Eventual speciation results in a new taxon or group of plants (that share chemical similarity). – However, novel mutations or recombinations appear in certain individuals of an insect population that can overcome the novel plant defences. – These insects then enter their own adaptive zone, where they radiate into a number of species. These species are then capable of radiating onto previously radiated plants containing the novel compounds.
This therefore forms a new taxon of herbivores. The process of escalation may then continue. Ehrlich and Raven (1964) gathered evidence to support this idea. They investigated the associations between major taxa of butterflies and their host plants, and argued that most butterfly taxa are each related to a few families of plants, hence showing “escape and radiative coevolution” after conquering each new adaptive zone. For example, major butterfly-plant host associations include: * Papilionideae on Aristolochiaceae * Pierinae on Capparidaceae * Ithomiinae on Solanaceae
Another striking example of an evolutionary arms race was when Berenbaum investigated the diversification of coumarin-containing plants. Certain plants have altered coumarin molecules. For example, 30 families of plants contained an altered version, furanocoumarin. An additional eight families of plants (mostly within the genera Rutaceae and Umbelliferae) contained linear furanocoumarins, and angular furanocoumarins were found in only 13 genera. He found that the diversity of plant species containing coumarin-based molecules increased as the complexity of the molecule increased.
Hence genera containing angular furanocoumarins were the most speciose, followed by the genera containing linear furanocoumarins etc. This investigation therefore strongly supports the idea that the evolution of phytochemical complexity has shifted plants into a new adaptive zone where speciation can occur. Also, the number of species of insect herbivores associated with each chemical type. This suggests that the insect species have in turn been able to manage each new form of coumarin, and therefore enter into their own new “adaptive zone”.
This sort of adaptive radiation and co-evolutution is referred to as “diffuse coevolution”, where an array of populations provides the selective pressure. Evidence of tight coevolutionary relationships, “paired coevolution”, in which only two species are coevolved , are not common. This is because, when referring to co-evolution between plants and animals, many different organisms can attack plants (including bacteria, fungi, viruses, nematodes, molluscs, mammals, birds and reptiles).
There might therefore not expect such perfect adaptation or coadaptation between insects and plants, when so many organisms are attacking plants. Secondly, different species of insects can exert selection pressures in different directions. For example, tannins deter leaf-chewing insects herbivores on Quercus rubra, while at the same time attracting gall-forming leaf-mining insects. Hence the advantages of leaf tannins may be dependent on the relative densities of leaf chewing or endophagous herbivores.
Hence, in conclusion, predator-prey interactions very often lead to antagonistic evolution, known as evolutionary arms races.
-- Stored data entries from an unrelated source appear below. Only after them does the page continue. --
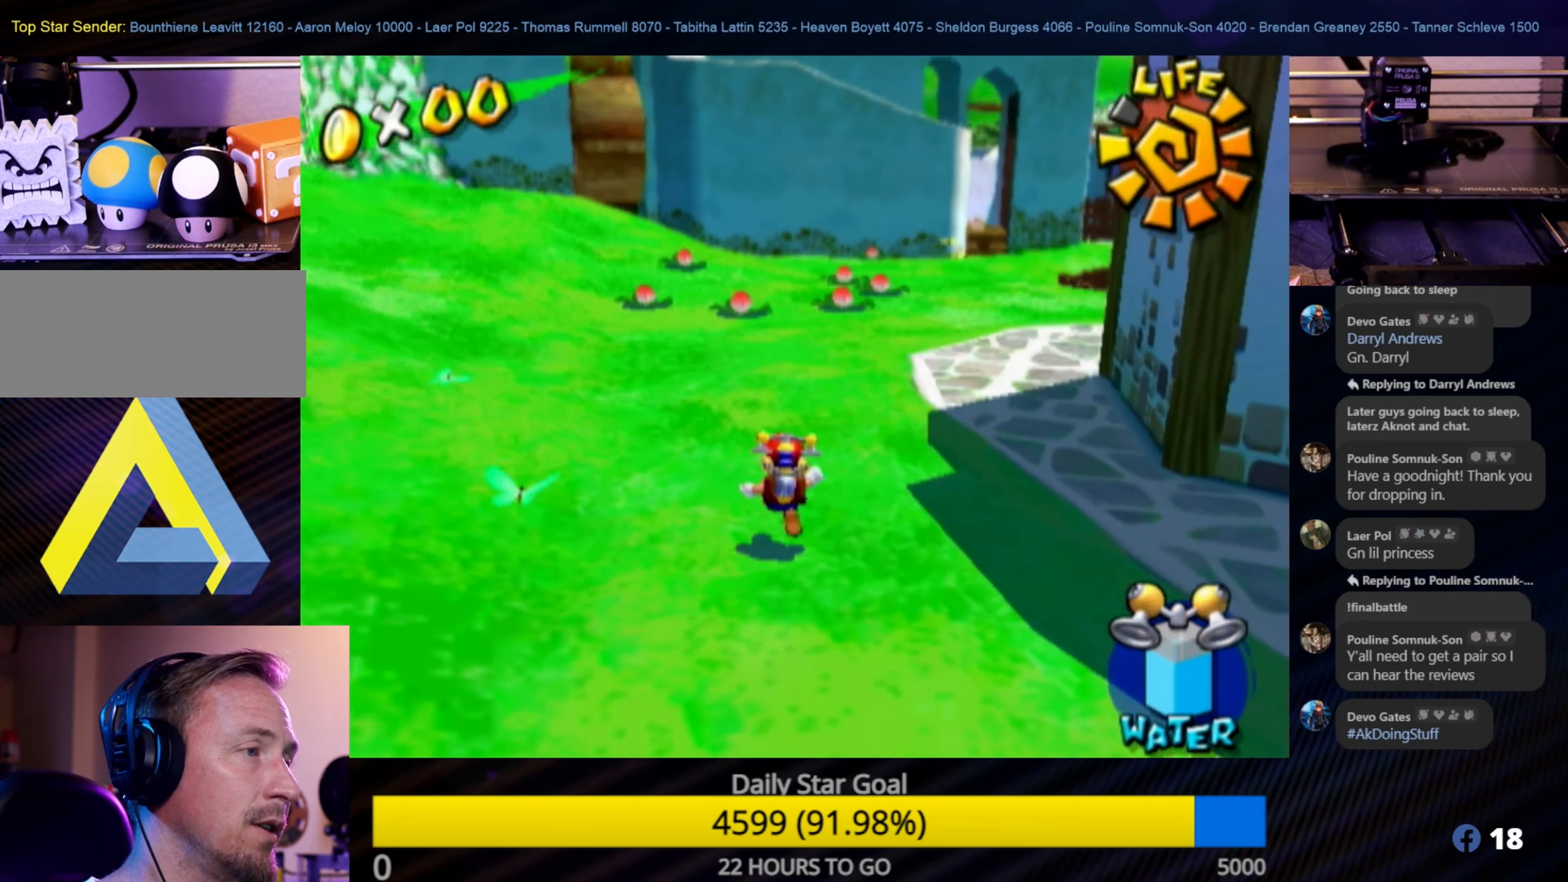
{"buttons": [], "left_stick": "up-left", "right_stick": "center", "events": [[267, "left_stick", "up-left"], [400, "right_stick", "center"]]}
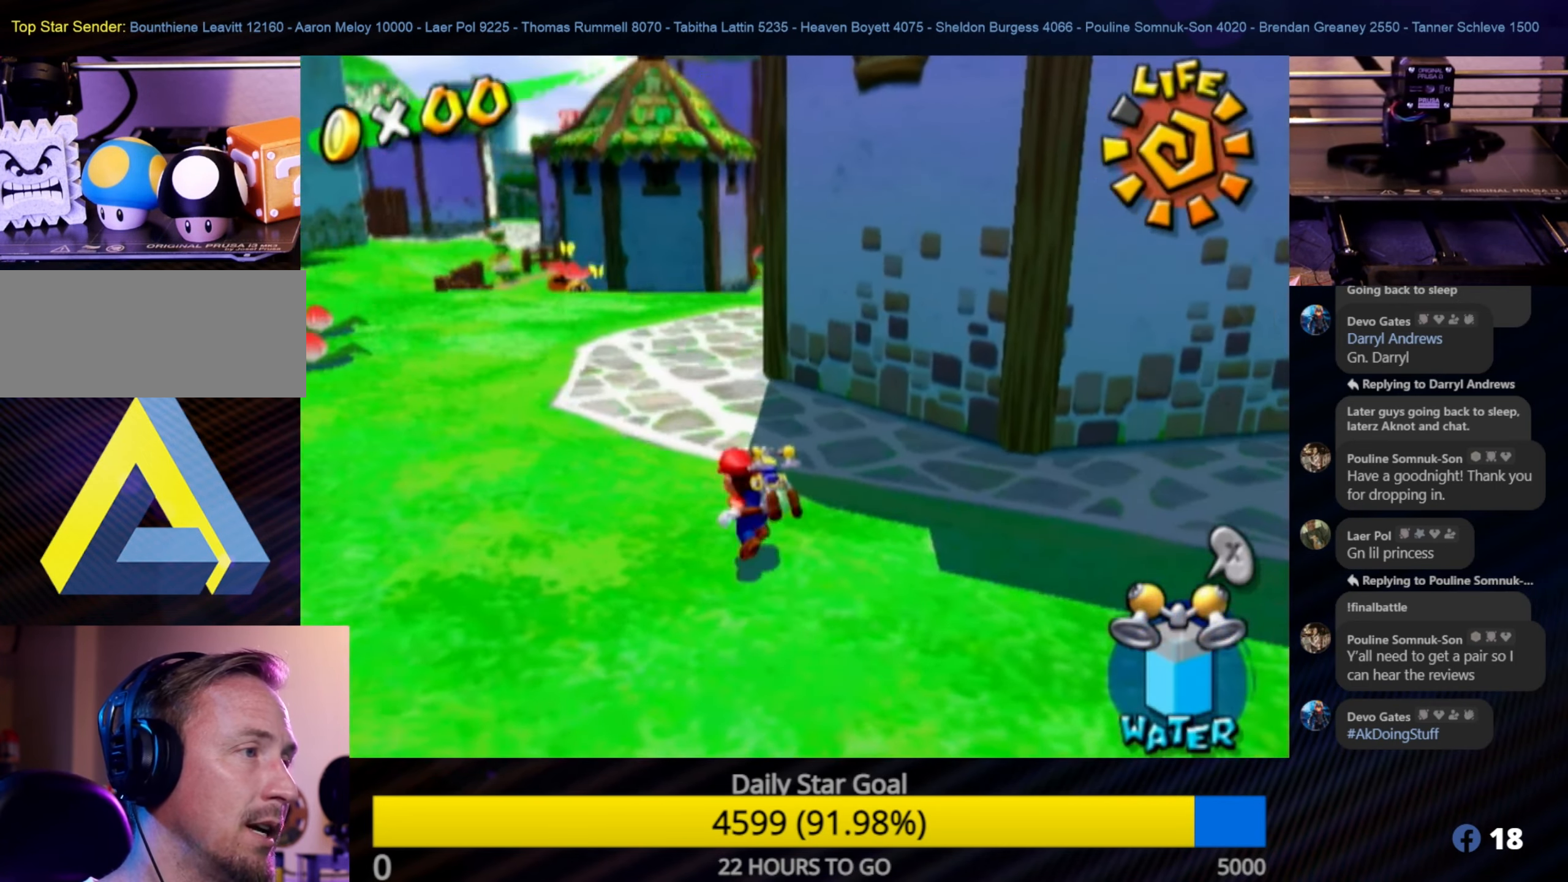
{"buttons": [], "left_stick": "up-left", "right_stick": "center", "events": []}
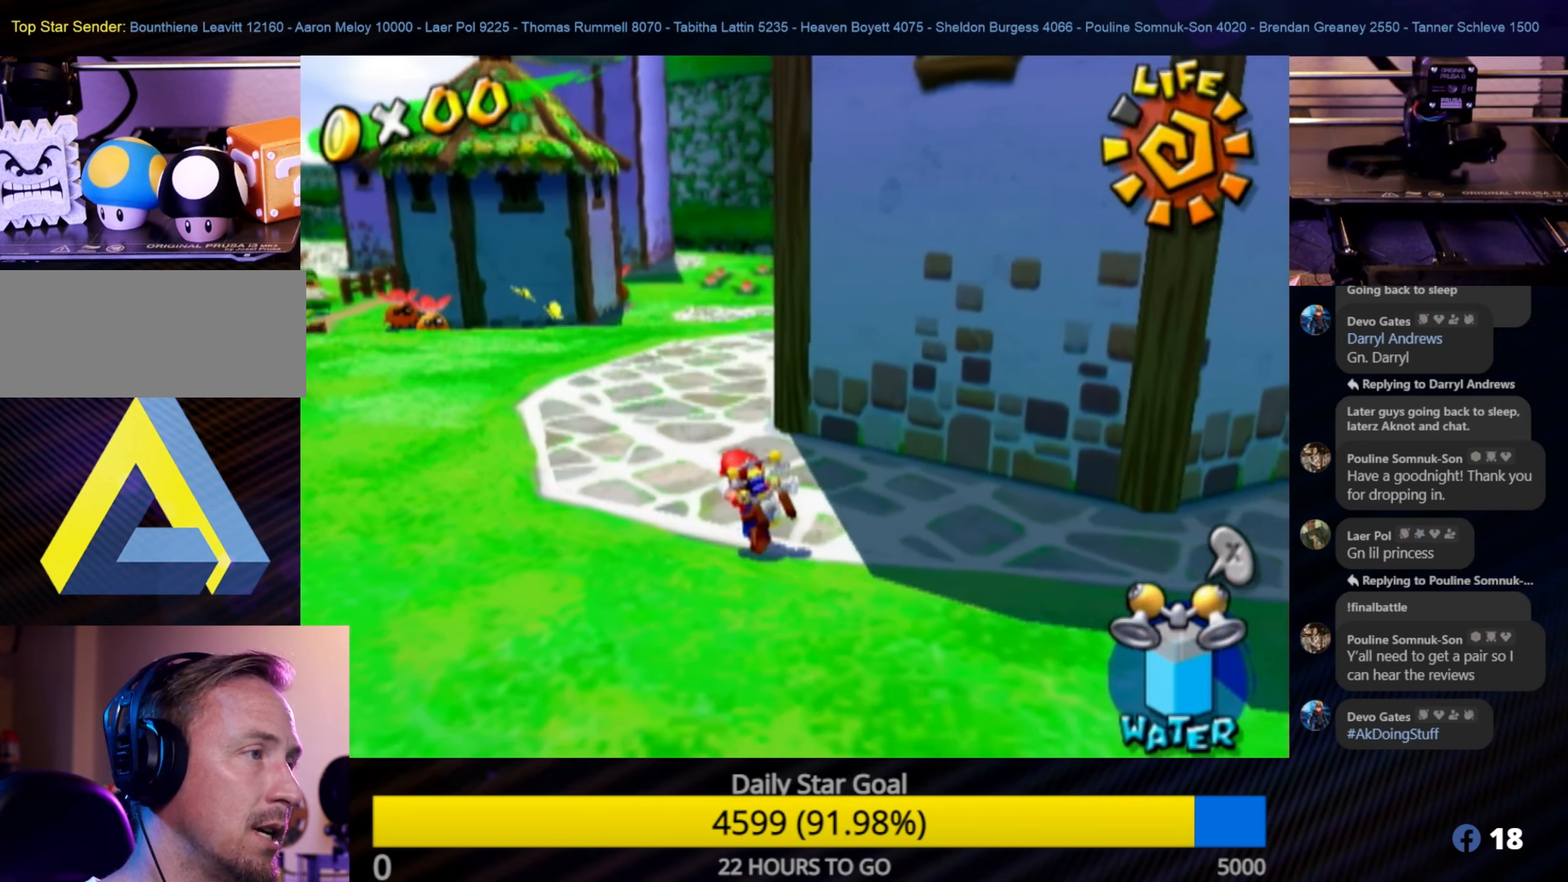
{"buttons": [], "left_stick": "up", "right_stick": "left", "events": [[100, "left_stick", "up"], [484, "right_stick", "left"]]}
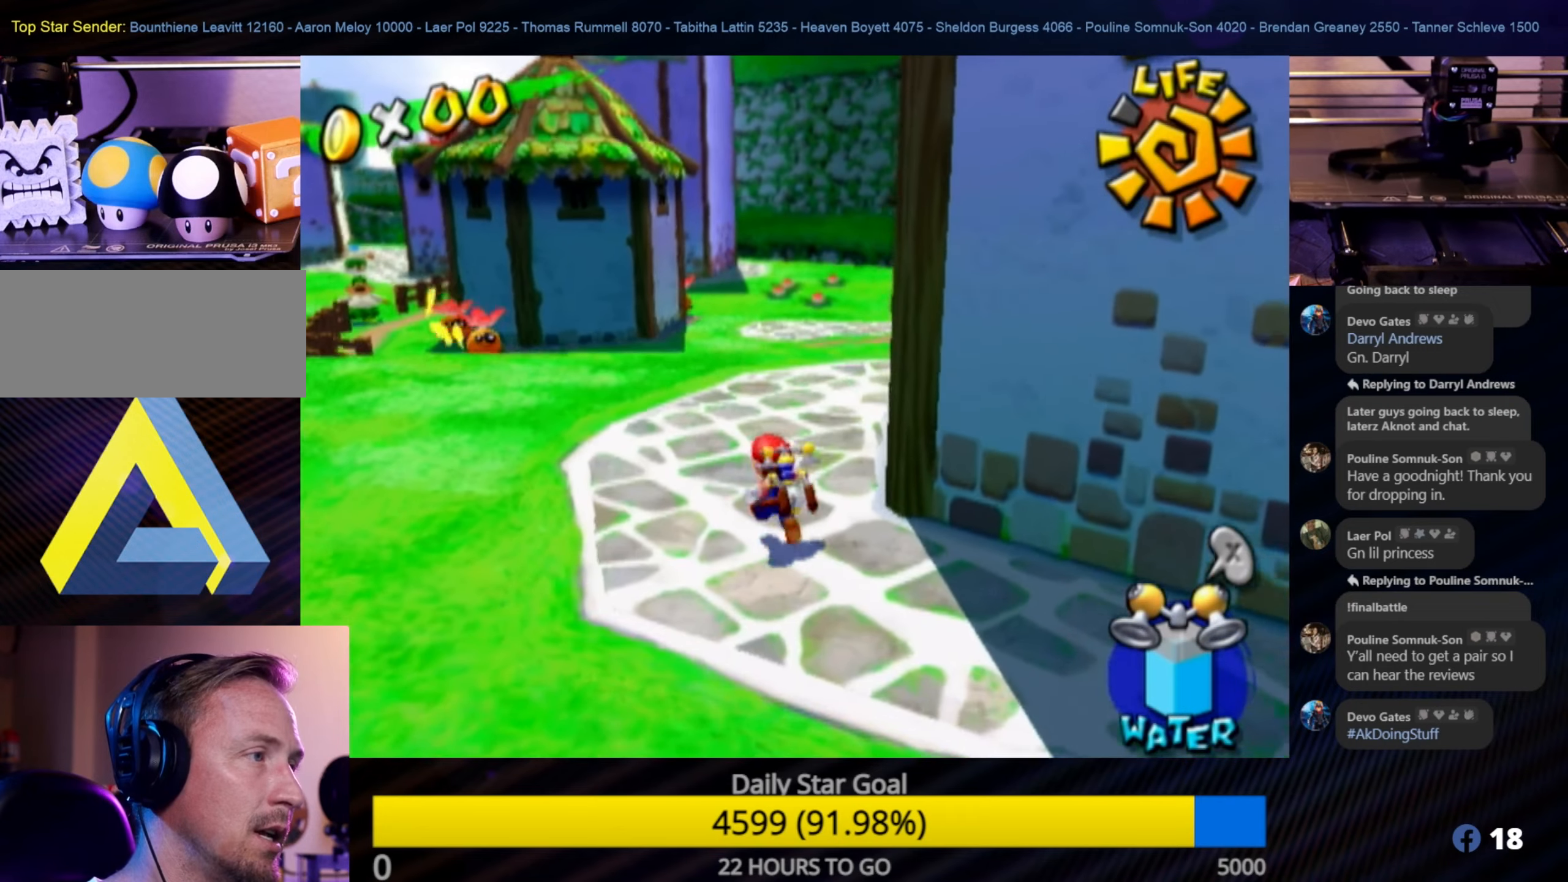
{"buttons": [], "left_stick": "up-left", "right_stick": "center", "events": [[67, "right_stick", "down-left"], [184, "right_stick", "center"], [484, "left_stick", "up-left"]]}
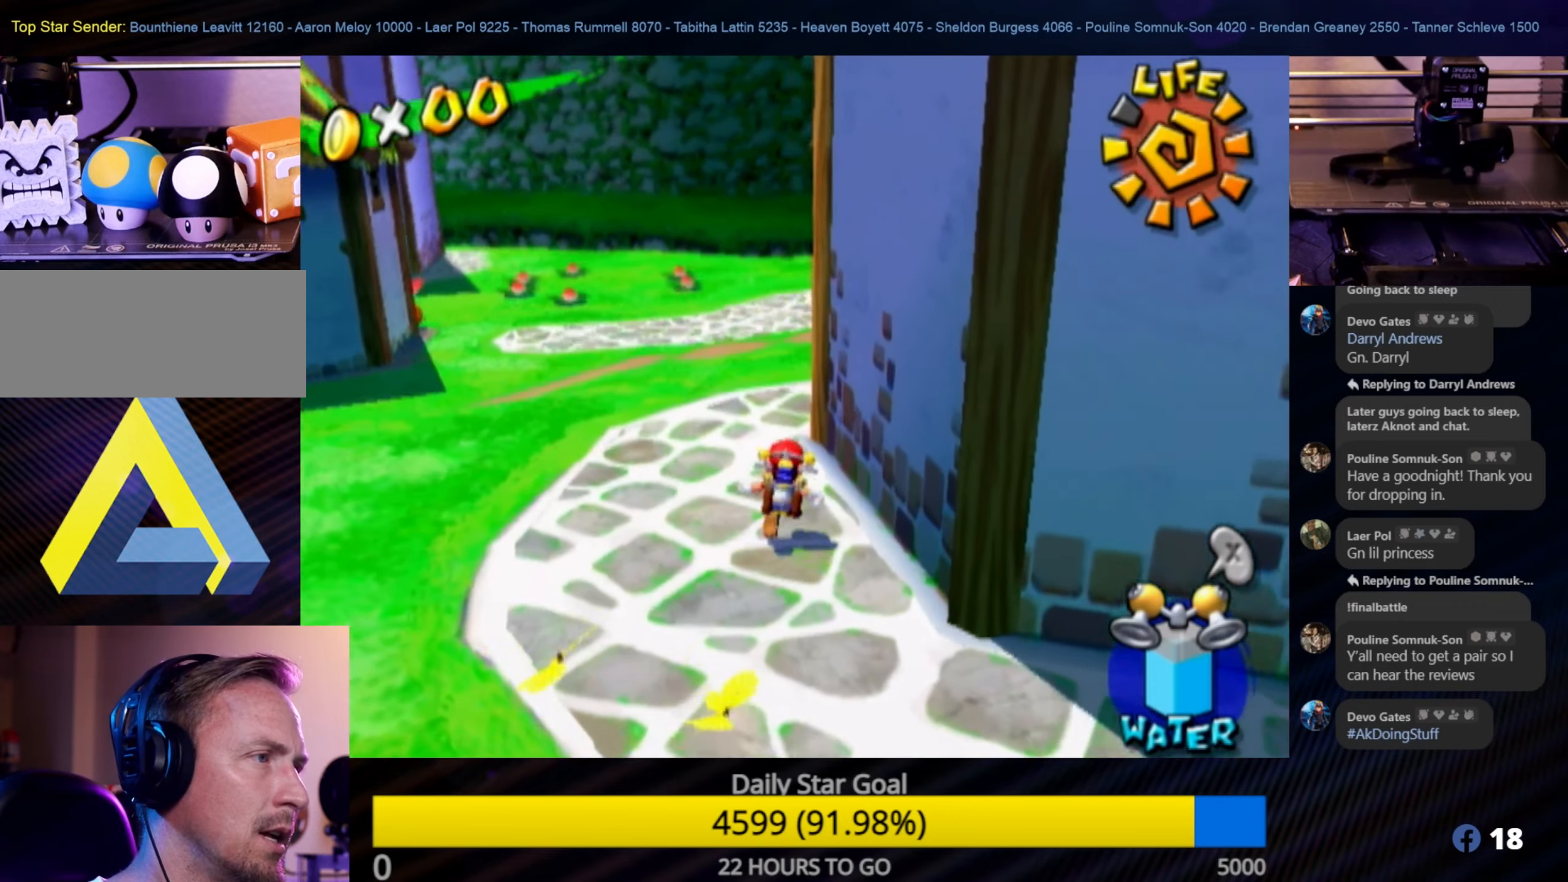
{"buttons": [], "left_stick": "up-left", "right_stick": "right", "events": [[367, "right_stick", "down-right"], [417, "right_stick", "right"]]}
These arms races may in turn lead to adaptive radiation and the formation of new species of plants, insects and other organisms. However, whilst looking for any coevolutionary evidence in nature, it is important to consider all factors influencing the evolution of a species. Very often, what might appear to be coevolution between two species may in fact be evolution, but with selection pressures coming from a variety of directions , either abiotic or biotic.